## DESCRIPTION OF THE TASK
Only the lines from the start of the material through the line containing "photomicrograph of normal" are to be extracted, exactly as they appear.

## DATA SECTION
##########

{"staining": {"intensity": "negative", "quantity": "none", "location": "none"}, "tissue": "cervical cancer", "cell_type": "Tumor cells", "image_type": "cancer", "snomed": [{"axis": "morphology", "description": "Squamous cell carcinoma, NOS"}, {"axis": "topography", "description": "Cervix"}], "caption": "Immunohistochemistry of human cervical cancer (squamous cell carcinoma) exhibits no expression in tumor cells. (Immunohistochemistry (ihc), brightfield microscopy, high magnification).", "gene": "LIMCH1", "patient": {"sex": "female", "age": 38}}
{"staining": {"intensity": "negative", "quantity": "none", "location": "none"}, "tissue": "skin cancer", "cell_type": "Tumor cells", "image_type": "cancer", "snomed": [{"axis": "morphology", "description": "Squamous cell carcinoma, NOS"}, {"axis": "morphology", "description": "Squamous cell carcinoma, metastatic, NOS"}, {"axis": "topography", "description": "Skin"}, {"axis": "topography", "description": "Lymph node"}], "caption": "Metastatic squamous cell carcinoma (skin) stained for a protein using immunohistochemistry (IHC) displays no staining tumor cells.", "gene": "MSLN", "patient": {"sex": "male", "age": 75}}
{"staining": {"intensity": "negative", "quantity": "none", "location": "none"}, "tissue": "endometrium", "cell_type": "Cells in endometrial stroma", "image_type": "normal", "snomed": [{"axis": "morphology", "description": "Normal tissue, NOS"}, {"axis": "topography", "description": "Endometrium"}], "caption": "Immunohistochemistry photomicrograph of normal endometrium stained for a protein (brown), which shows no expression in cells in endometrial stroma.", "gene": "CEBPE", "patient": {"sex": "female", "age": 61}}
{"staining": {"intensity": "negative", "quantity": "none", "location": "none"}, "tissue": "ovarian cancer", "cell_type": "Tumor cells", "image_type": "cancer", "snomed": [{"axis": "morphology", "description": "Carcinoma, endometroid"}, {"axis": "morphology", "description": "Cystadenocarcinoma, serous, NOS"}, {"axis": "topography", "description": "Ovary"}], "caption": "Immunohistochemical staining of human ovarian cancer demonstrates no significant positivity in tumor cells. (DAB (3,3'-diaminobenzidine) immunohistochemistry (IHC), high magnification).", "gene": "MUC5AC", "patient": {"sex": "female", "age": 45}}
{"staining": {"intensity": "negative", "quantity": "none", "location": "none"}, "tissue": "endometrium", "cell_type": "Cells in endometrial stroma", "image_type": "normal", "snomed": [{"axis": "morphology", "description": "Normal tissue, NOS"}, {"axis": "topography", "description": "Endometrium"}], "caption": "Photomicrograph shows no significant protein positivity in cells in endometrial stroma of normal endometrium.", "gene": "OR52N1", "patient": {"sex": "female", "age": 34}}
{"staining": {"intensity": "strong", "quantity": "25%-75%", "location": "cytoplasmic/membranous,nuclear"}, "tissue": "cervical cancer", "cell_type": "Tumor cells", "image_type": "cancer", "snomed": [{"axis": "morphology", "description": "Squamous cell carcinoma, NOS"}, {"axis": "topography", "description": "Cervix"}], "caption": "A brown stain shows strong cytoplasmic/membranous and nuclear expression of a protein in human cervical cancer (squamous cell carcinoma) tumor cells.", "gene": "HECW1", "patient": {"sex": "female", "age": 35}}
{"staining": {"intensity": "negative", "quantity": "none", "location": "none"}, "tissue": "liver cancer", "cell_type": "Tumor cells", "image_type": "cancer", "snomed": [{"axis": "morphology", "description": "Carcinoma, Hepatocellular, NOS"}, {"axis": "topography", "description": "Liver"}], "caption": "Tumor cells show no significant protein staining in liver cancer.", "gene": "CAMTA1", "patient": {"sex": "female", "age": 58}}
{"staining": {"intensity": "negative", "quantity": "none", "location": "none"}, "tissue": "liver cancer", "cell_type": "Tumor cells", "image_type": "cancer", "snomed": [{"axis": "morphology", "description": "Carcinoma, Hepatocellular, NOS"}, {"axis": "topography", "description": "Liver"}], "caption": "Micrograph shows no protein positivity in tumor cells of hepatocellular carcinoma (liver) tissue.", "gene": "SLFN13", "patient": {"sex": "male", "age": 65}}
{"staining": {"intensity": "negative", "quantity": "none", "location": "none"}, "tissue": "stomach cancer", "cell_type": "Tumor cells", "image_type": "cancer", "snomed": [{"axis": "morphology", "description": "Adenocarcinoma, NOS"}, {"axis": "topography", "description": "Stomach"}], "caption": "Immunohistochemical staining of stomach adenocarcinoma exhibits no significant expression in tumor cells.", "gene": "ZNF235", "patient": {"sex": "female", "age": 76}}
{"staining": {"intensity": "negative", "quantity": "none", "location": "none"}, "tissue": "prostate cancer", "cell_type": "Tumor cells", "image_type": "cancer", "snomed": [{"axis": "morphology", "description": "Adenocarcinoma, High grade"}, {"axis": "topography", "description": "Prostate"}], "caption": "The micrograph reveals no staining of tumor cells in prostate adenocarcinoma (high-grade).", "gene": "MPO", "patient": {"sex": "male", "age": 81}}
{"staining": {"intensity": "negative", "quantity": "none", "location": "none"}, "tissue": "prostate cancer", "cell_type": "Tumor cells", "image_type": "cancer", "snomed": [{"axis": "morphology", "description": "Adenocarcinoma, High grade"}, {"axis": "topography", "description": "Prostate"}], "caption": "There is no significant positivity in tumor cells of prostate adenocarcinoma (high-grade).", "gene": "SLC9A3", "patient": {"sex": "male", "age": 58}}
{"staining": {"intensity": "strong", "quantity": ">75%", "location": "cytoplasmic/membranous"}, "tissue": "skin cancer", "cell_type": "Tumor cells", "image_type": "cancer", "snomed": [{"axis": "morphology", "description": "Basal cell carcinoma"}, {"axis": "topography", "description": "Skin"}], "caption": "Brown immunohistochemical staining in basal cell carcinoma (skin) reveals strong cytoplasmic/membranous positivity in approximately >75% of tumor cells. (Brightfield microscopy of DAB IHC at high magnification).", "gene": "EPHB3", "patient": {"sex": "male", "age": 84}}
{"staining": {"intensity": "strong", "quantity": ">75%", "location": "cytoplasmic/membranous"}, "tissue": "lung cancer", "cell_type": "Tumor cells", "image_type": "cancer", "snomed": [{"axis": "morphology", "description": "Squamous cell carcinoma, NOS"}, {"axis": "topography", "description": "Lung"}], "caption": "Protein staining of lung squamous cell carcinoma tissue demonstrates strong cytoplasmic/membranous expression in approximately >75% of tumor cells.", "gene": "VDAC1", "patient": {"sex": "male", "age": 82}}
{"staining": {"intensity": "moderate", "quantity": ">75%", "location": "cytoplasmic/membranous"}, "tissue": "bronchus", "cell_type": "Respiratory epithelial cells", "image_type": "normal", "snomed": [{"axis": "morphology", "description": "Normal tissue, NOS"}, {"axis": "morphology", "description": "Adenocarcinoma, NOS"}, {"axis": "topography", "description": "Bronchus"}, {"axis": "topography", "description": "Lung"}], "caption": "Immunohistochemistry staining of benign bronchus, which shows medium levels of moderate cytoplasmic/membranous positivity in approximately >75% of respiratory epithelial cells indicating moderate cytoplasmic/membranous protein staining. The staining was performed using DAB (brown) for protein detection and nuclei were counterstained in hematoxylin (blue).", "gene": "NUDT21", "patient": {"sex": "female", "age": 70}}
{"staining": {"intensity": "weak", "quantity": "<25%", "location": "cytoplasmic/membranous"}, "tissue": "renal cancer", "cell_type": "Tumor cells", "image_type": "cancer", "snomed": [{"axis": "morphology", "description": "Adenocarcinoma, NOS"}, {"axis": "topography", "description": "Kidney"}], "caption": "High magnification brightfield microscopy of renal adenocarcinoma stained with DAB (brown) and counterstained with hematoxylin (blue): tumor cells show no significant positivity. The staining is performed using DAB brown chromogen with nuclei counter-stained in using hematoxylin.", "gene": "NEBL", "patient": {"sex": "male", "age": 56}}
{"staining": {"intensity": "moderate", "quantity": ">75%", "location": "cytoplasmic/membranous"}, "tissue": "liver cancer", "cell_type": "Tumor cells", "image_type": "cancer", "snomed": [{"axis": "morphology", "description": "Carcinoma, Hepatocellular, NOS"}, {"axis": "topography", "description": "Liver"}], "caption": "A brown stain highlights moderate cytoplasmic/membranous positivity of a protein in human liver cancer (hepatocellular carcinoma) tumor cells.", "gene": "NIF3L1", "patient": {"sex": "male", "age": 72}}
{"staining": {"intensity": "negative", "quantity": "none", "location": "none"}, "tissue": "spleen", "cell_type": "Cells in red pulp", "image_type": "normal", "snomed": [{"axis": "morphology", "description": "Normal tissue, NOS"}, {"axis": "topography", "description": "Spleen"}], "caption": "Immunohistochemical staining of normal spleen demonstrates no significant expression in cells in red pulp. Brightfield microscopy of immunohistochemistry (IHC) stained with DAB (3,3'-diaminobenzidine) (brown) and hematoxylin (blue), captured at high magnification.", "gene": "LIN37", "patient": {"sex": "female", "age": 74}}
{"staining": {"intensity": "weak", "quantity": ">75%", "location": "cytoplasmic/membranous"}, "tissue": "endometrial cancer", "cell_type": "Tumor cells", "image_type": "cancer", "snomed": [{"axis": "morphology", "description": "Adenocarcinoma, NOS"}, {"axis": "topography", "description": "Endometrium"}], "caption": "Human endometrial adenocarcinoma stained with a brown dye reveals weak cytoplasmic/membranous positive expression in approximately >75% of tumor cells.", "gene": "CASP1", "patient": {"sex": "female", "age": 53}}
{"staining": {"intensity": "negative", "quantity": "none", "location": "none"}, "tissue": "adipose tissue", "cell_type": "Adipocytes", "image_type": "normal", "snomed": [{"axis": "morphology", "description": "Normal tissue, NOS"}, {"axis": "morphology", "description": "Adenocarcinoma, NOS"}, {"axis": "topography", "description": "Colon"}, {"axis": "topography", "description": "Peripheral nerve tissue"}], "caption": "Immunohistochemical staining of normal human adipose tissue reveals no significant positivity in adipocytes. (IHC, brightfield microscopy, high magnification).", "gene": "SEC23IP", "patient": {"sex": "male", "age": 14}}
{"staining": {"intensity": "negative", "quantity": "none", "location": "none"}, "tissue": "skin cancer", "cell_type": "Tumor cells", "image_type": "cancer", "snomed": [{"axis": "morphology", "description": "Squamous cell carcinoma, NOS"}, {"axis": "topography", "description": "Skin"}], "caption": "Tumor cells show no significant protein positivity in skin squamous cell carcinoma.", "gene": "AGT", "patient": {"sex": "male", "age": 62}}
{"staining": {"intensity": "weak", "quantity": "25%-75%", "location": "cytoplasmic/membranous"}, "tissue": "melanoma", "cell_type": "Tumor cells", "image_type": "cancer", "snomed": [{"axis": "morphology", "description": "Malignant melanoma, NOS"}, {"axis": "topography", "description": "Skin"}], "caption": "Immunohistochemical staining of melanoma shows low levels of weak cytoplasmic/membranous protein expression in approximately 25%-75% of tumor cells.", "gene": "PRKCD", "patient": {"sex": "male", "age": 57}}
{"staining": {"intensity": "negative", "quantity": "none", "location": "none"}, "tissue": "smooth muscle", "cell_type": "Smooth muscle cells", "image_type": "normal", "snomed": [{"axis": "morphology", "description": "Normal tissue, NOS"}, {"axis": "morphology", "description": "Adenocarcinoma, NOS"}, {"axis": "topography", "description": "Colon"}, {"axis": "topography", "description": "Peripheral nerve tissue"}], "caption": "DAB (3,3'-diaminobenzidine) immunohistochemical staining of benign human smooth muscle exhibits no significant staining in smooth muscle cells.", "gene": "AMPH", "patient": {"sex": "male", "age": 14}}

##########

## SOLUTION TO THE PROBLEM
{"staining": {"intensity": "negative", "quantity": "none", "location": "none"}, "tissue": "cervical cancer", "cell_type": "Tumor cells", "image_type": "cancer", "snomed": [{"axis": "morphology", "description": "Squamous cell carcinoma, NOS"}, {"axis": "topography", "description": "Cervix"}], "caption": "Immunohistochemistry of human cervical cancer (squamous cell carcinoma) exhibits no expression in tumor cells. (Immunohistochemistry (ihc), brightfield microscopy, high magnification).", "gene": "LIMCH1", "patient": {"sex": "female", "age": 38}}
{"staining": {"intensity": "negative", "quantity": "none", "location": "none"}, "tissue": "skin cancer", "cell_type": "Tumor cells", "image_type": "cancer", "snomed": [{"axis": "morphology", "description": "Squamous cell carcinoma, NOS"}, {"axis": "morphology", "description": "Squamous cell carcinoma, metastatic, NOS"}, {"axis": "topography", "description": "Skin"}, {"axis": "topography", "description": "Lymph node"}], "caption": "Metastatic squamous cell carcinoma (skin) stained for a protein using immunohistochemistry (IHC) displays no staining tumor cells.", "gene": "MSLN", "patient": {"sex": "male", "age": 75}}
{"staining": {"intensity": "negative", "quantity": "none", "location": "none"}, "tissue": "endometrium", "cell_type": "Cells in endometrial stroma", "image_type": "normal", "snomed": [{"axis": "morphology", "description": "Normal tissue, NOS"}, {"axis": "topography", "description": "Endometrium"}], "caption": "Immunohistochemistry photomicrograph of normal endometrium stained for a protein (brown), which shows no expression in cells in endometrial stroma.", "gene": "CEBPE", "patient": {"sex": "female", "age": 61}}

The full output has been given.